Pardon, Aoc Crémant d’Alsace. Perché l’appellation d’origine contrôlée, ossia la denominazione d’origine (riconosciuta nel 1962), è assoluta garanzia di autenticità. Crémant freschissimi, delicati, eleganti e fruttati. Blanc de blancs, blanc de noirs o rosé. Figli del pinot bianco o del pinot gris, dello chardonnay o del riesling, oppure del pinot noir. Perché l’Alsazia è terra di vitigni bianchi con un’unica eccezione. Come ricorda bene Foulques: “Produciamo vini bianchi e un solo rosso, il Pinot Nero, con un’acidità tartarica accentuata. Vini strutturati e allo stesso tempo aromatici, che si contraddistinguono per la loro purezza. Anche nel caso di utilizzo di legno nuovo quest’ultimo non assume mai un carattere predominante. D’altra parte, i vini d’Alsazia sono il frutto di terreni con una formazione geologica fortunata e particolare, che le trasformazioni secolari hanno trasformato in un suolo ricco e generoso”. Tredici infatti i differenti terroir, che se ne stanno a ridosso della montagna, in pianura e sulle colline dominate dai Vosgi.
================================
→ **Serie di compiti**
1. Rispondi a queste domande basandoti sul brano sul Crémant d'Alsace, contrassegnando ogni risposta con la stessa lettera.
(a) In che anno è stata riconosciuta la denominazione d'origine?
(b) Qual è l'unico vino rosso prodotto, secondo Foulques?
(c) Quanti sono i differenti terroir?
2. Elenca tutti i vitigni da cui nascono i Crémant secondo il brano sul Crémant d'Alsace.
================================
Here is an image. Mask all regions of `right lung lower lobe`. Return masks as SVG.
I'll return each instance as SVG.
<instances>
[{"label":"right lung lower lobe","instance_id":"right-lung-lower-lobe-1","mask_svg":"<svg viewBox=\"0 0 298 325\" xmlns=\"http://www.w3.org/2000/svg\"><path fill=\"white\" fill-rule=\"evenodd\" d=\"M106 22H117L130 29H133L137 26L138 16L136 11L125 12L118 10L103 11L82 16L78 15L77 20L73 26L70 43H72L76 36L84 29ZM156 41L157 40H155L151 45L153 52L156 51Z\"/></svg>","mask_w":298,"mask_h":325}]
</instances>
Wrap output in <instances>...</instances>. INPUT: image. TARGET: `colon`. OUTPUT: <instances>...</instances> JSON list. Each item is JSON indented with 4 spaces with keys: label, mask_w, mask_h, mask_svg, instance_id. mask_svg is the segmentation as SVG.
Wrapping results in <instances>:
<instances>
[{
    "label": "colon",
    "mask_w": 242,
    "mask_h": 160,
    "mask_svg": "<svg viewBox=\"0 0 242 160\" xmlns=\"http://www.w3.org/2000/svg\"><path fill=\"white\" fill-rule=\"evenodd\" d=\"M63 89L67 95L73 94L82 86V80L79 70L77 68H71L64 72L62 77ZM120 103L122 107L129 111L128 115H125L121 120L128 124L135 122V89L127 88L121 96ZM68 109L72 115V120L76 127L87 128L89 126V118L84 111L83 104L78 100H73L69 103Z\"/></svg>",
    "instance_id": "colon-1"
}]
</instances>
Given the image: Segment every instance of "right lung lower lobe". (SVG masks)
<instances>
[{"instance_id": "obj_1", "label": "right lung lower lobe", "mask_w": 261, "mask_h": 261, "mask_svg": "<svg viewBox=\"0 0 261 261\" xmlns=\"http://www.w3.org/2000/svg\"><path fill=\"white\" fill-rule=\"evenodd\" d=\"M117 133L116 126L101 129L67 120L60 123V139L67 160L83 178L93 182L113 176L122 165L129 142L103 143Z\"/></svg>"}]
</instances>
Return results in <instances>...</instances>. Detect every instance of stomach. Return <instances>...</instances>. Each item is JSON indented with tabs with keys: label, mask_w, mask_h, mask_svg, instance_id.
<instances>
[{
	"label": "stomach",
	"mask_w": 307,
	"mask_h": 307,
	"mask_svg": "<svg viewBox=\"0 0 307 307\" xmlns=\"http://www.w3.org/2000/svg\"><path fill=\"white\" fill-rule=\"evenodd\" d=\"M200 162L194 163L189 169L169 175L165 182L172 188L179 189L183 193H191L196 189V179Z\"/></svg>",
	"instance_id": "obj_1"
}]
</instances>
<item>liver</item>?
================================
→ **Risposte per compito**
1.
(a) Nel 1962.
(b) Il Pinot Nero.
(c) Tredici.

2. Pinot bianco, pinot gris, chardonnay, riesling, pinot noir.